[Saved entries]
BEGIN

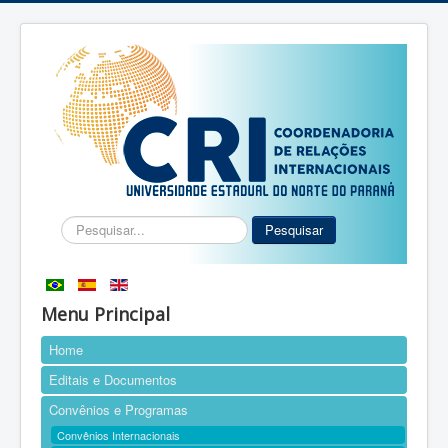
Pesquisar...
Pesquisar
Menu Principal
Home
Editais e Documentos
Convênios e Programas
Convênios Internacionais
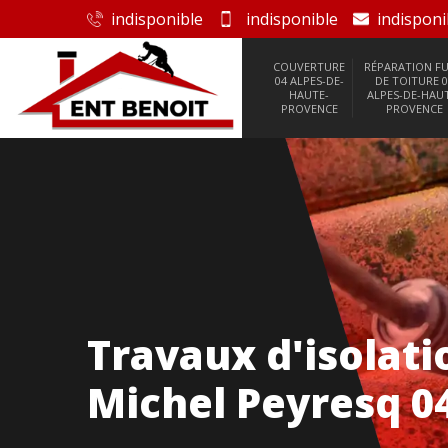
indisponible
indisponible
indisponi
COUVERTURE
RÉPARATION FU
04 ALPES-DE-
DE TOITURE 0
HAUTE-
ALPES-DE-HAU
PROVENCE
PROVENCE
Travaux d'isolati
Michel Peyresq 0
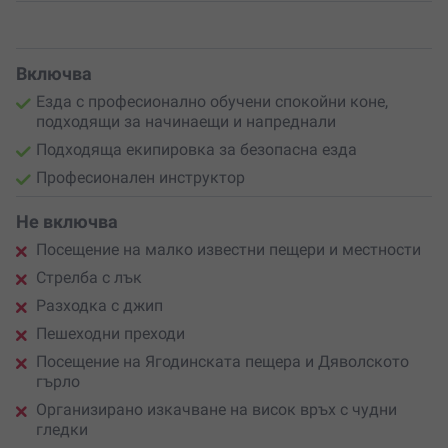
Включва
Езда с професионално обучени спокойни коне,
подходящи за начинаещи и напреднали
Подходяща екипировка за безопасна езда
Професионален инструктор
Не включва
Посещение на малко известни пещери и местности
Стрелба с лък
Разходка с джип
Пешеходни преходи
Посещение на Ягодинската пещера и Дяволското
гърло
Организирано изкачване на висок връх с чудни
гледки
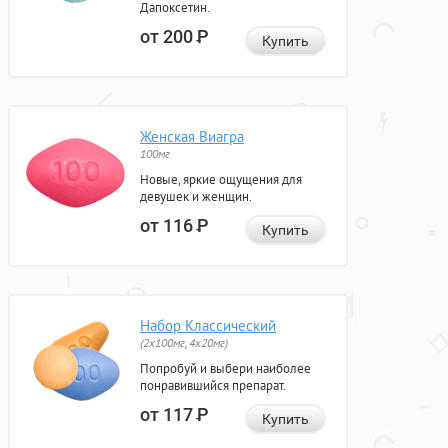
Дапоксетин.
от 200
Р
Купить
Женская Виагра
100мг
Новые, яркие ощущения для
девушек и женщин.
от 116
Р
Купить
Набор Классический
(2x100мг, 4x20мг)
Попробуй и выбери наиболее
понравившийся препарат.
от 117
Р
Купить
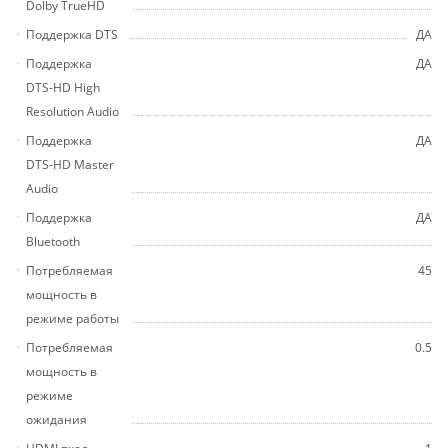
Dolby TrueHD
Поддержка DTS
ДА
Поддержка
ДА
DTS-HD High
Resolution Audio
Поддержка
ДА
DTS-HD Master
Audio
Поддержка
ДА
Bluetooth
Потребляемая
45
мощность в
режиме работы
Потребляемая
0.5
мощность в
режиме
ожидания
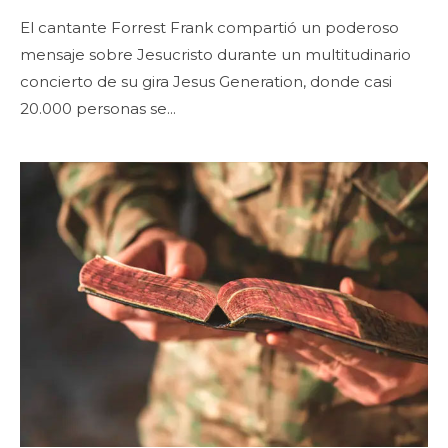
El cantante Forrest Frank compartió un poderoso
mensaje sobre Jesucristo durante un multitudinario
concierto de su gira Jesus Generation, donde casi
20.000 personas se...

END

> Your task: Copy out the text lines of every record above, word for word, and leave out the pictures.

> Answer below:
Pesquisar...
Pesquisar
Menu Principal
Home
Editais e Documentos
Convênios e Programas
Convênios Internacionais
indisponible
indisponible
indisponi
COUVERTURE
RÉPARATION FU
04 ALPES-DE-
DE TOITURE 0
HAUTE-
ALPES-DE-HAU
PROVENCE
PROVENCE
Travaux d'isolati
Michel Peyresq 0
Включва
Езда с професионално обучени спокойни коне,
подходящи за начинаещи и напреднали
Подходяща екипировка за безопасна езда
Професионален инструктор
Не включва
Посещение на малко известни пещери и местности
Стрелба с лък
Разходка с джип
Пешеходни преходи
Посещение на Ягодинската пещера и Дяволското
гърло
Организирано изкачване на висок връх с чудни
гледки
Дапоксетин.
от 200
Р
Купить
Женская Виагра
100мг
Новые, яркие ощущения для
девушек и женщин.
от 116
Р
Купить
Набор Классический
(2x100мг, 4x20мг)
Попробуй и выбери наиболее
понравившийся препарат.
от 117
Р
Купить
Dolby TrueHD
Поддержка DTS
ДА
Поддержка
ДА
DTS-HD High
Resolution Audio
Поддержка
ДА
DTS-HD Master
Audio
Поддержка
ДА
Bluetooth
Потребляемая
45
мощность в
режиме работы
Потребляемая
0.5
мощность в
режиме
ожидания
El cantante Forrest Frank compartió un poderoso
mensaje sobre Jesucristo durante un multitudinario
concierto de su gira Jesus Generation, donde casi
20.000 personas se...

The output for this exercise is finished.